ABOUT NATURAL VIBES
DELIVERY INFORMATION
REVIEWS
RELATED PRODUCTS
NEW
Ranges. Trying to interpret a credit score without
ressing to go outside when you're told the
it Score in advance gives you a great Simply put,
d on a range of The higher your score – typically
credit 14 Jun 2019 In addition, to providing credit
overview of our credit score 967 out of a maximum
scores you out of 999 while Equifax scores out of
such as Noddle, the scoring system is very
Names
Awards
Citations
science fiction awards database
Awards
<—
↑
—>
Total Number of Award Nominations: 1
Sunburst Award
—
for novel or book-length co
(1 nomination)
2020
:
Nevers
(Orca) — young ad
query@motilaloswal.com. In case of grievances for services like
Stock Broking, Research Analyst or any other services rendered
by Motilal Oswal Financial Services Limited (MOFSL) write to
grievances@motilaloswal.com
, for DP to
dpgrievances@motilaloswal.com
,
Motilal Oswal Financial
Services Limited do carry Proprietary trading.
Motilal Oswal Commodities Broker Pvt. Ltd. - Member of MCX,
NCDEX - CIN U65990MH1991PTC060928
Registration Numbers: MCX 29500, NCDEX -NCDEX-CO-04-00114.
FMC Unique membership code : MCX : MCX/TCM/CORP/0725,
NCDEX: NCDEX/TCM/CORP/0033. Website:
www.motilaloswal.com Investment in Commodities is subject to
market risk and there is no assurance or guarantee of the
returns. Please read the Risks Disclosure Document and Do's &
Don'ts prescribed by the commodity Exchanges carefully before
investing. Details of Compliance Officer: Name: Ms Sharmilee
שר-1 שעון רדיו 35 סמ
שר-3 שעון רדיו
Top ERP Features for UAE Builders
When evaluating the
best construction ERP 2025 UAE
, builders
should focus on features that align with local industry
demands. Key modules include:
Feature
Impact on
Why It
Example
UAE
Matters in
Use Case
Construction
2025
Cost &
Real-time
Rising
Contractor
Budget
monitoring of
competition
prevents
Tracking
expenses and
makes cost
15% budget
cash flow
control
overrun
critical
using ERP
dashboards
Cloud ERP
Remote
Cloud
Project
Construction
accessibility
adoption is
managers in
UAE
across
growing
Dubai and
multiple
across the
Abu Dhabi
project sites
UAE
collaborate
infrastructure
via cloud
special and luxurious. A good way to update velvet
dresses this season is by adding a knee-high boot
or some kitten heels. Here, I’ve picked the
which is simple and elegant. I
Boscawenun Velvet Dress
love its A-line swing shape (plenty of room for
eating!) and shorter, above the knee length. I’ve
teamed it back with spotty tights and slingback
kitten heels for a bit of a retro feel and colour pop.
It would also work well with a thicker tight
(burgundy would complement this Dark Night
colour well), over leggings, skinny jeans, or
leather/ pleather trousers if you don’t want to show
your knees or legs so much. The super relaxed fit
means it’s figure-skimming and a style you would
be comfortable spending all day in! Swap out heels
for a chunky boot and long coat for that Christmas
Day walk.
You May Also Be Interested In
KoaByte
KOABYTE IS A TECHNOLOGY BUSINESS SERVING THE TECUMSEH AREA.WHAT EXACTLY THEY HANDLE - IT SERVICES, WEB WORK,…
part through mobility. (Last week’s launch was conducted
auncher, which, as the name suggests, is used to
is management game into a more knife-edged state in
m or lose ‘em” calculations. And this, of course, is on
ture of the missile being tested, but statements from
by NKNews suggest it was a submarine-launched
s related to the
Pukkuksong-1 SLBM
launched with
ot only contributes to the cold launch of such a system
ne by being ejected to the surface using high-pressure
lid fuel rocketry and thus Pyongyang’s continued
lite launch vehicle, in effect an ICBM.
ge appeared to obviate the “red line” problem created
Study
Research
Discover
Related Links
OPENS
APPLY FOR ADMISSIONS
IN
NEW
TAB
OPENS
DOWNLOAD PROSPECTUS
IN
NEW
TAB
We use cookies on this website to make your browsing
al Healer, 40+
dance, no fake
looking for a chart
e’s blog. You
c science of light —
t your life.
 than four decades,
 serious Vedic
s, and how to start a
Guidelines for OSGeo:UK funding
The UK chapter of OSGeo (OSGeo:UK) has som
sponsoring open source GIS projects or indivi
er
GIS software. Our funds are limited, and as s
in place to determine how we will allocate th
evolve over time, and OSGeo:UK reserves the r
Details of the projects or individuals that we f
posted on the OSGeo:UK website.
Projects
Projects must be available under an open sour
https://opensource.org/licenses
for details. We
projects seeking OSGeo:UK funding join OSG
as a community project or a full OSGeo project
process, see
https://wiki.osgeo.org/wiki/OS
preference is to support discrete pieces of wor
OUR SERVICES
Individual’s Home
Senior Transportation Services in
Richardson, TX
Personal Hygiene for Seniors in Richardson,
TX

==*==

■ Assigned task: Please find every line in the records above that contains the word "length" and copy each one in full.

■ Exercise result:
for novel or book-length co
eating!) and shorter, above the knee length. I’ve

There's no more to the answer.